Every now and then the plot felt secondary to Tranter’s thematic exploration. It seems to me like they should have just gone to the police. All four of them had secrets that would be damaging to their reputation (lost jobs, wives and girlfriends that might never forgive them) but wouldn’t get them arrested. Being blackmailed is obviously a stressful and problematic situation but I couldn’t shake the feeling that sometimes the group were being overly dramatic.

Then there’s the car crash that happened when they were in college. Yes, undoubtedly a traumatic event at the time, but no one had more than a cut and some whiplash. To continue to be haunted by the memory, to have nightmares about it, a decade later seems silly. This car crash is mentioned over and over, imbued with gratuitous meaning.

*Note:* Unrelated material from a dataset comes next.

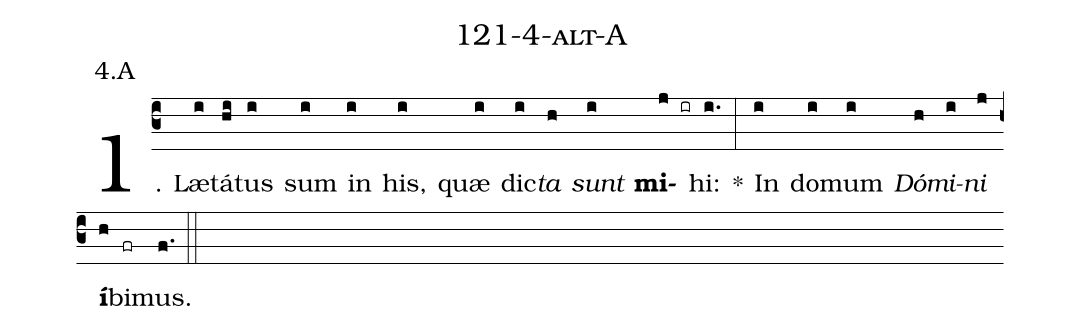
name: 121-4-alt-A;
annotation: 4.A;
%%
(c3)1. Læ(i)tá(hi)tus(i) sum(i) in(i) his,(i) quæ(i) dic(i)<i>ta</i>(h) <i>sunt</i>(i) <b>mi</b>(j ir)hi:(i.) *(:) In(i) do(i)mum(i) <i>Dó</i>(h)<i>mi</i>(i)<i>ni</i>(j) <b>í</b>(h)bi(fr)mus.(f.) (::)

In college Elliot tries to write an essay on Tennyson’s In Memoriam. Now I’m as baffled by poetry as most people, and apparently so was Elliot. He’s struggling to write the essay, spending a week as a hermit reading book after book about Tennyson and related topics to no avail. Elliot’s clearly a smart, and generally level-headed, guy; he goes on to become a professor at a prestigious college (English drama being his specialty). To have such a freak out about one undergraduate essay seems melodramatic (speaking as someone who’s written several literature essays that I was underprepared for). What transpires becomes the basis for the secret that Dylan could hold over him, so it’s relevant to the plot, but it didn’t quite feel believable.

Colin, the blackmailer, was excellently strange, a disturbing mix of courteous and psychotic. The scenes with him were fascinating. He has a way of talking to the group like he really admires them and they’re just doing him a favour:

I’m talking about opportunities. College, and beyond. Tallis, you could really help me with opportunities in the business sector. And Brian – I have some great ideas for scripts. For films. I’d really like to get your feedback.

Colin threatens them all with ruin, yet he needs them to like him, he wants them to be tied to him. But then the end fizzled. They dealt with Colin in a fairly uninspiring way. And ultimately nothing had really changed. In the closing moments Tallis says to Elliot, ‘Flash place, this. Nice enough. What do you think about staying here next year?’, as if the whole blackmail thing had never happened. So the lack of change was thematically purposeful, but I almost never like endings like that. I felt the same way after watching the ending of the movie Up in the Air – deflated.